Question

A weight $Mg$ is suspended from the middle of a rope whose ends are at the same level. The rope is no longer horizontal. The minimum tension required to completely straighten the rope is
A. $\dfrac{{Mg}}{2}$
B. $Mg\cos \theta $
C. $2Mg\cos \theta $
D. Infinitely large

Answer 1

Hint: We need to draw a figure showing all the components of the force acting on the weight suspended so that we do not miss out on any component and then equate the opposite forces and find the expression for the minimum tension required to straighten the rope.

Complete step by step solution:
Let us first draw a diagram to get a better understanding of the situation.
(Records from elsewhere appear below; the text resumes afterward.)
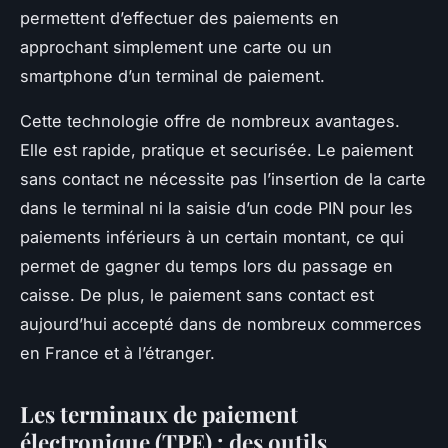
permettent d’effectuer des paiements en
approchant simplement une carte ou un
smartphone d’un terminal de paiement.
Cette technologie offre de nombreux avantages.
Elle est rapide, pratique et securisée. Le paiement
sans contact ne nécessite pas l’insertion de la carte
dans le terminal ni la saisie d’un code PIN pour les
paiements inférieurs à un certain montant, ce qui
permet de gagner du temps lors du passage en
caisse. De plus, le paiement sans contact est
aujourd’hui accepté dans de nombreux commerces
en France et à l’étranger.
Les terminaux de paiement
électronique (TPE) : des outils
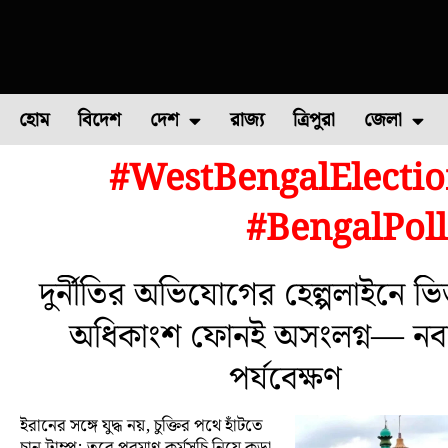
হোম
বিদেশ
দেশ
রাজ্য
ত্রিপুরা
জেলা
#WestBengalElectio
ফুল চাষ
ফল চাষ
মাছ চাষ
উত্তর ২৪ পরগন
পোল্ট্রি চ
#BengalPol
দুর্নীতির অভিযোগের হেল্পলাইনে ভি
অধিকাংশ ফোনই অসংলগ্ন— নবান
পর্যবেক্ষণ
ইরানের সঙ্গে যুদ্ধ নয়, চুক্তির পথে হাঁটতে
চান ট্রাম্প; তবে পরমাণু কর্মসূচি নিয়ে কড়া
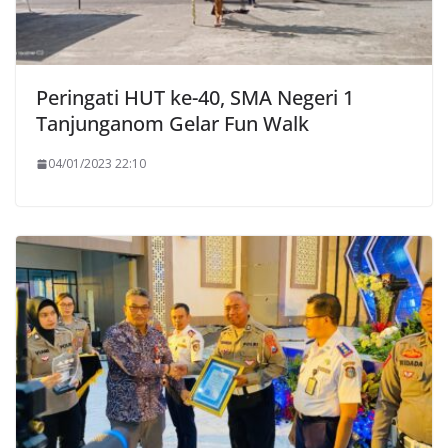
Peringati HUT ke-40, SMA Negeri 1
Tanjunganom Gelar Fun Walk
04/01/2023 22:10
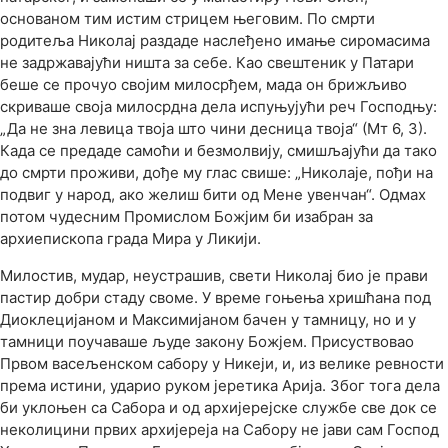
основаном тим истим стрицем његовим. По смрти
родитеља Николај раздаде наслеђено имање сиромасима
не задржавајући ништа за себе. Као свештеник у Патари
беше се прочуо својим милосрђем, мада он брижљиво
скриваше своја милосрдна дела испуњујући реч Господњу:
„Да не зна левица твоја што чини десница твоја“ (Мт 6, 3).
Када се предаде самоћи и безмолвију, смишљајући да тако
до смрти проживи, дође му глас свише: „Николаје, пођи на
подвиг у народ, ако желиш бити од Мене увенчан“. Одмах
потом чудесним Промислом Божјим би изабран за
архиепископа града Мира у Ликији.
Милостив, мудар, неустрашив, свети Николај био је прави
пастир добри стаду своме. У време гоњења хришћана под
Диоклецијаном и Максимијаном бачен у тамницу, но и у
тамници поучаваше људе закону Божјем. Присуствовао
Првом васељенском сабору у Никеји, и, из велике ревности
према истини, ударио руком јеретика Арија. Због тога дела
би уклоњен са Сабора и од архијерејске службе све док се
неколицини првих архијереја на Сабору не јави сам Господ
The tension is due to the weight suspended from the middle of the rope. The tension can be resolved into two components $T\cos \theta $ and $T\sin \theta $ where $\theta $ is the angle which the rope makes with the horizontal when the weight is suspended on it.
By equating the components of force in the opposite direction we can write
$2T\sin \theta = mg$
$ \Rightarrow T = \dfrac{{mg}}{{2\sin \theta }}$
When the $\theta = 0^\circ $, then the rope will be straight. Therefore to bring back the rope to a straight position we will have to angle zero.
Substituting the value we get,
$ \Rightarrow T = \dfrac{{mg}}{{2\sin 0}}$
$ \Rightarrow T = \infty $
This denotes that the minimum tension required to straighten the rope with weight suspended is infinite.
Therefore option D) is correct.

Note: When an object is suspended from a rope the force components acting on it will be balanced by each other. The vertical component of the tension will be balanced by the weight of the suspended object. Since there are two components of tension from either side in the vertical direction, factor 2 is multiplied by the vertical component. The forces are balanced when the system is in equilibrium. The amount of tension required to straighten the rope does not depend on the weight suspended at the midpoint of the rope.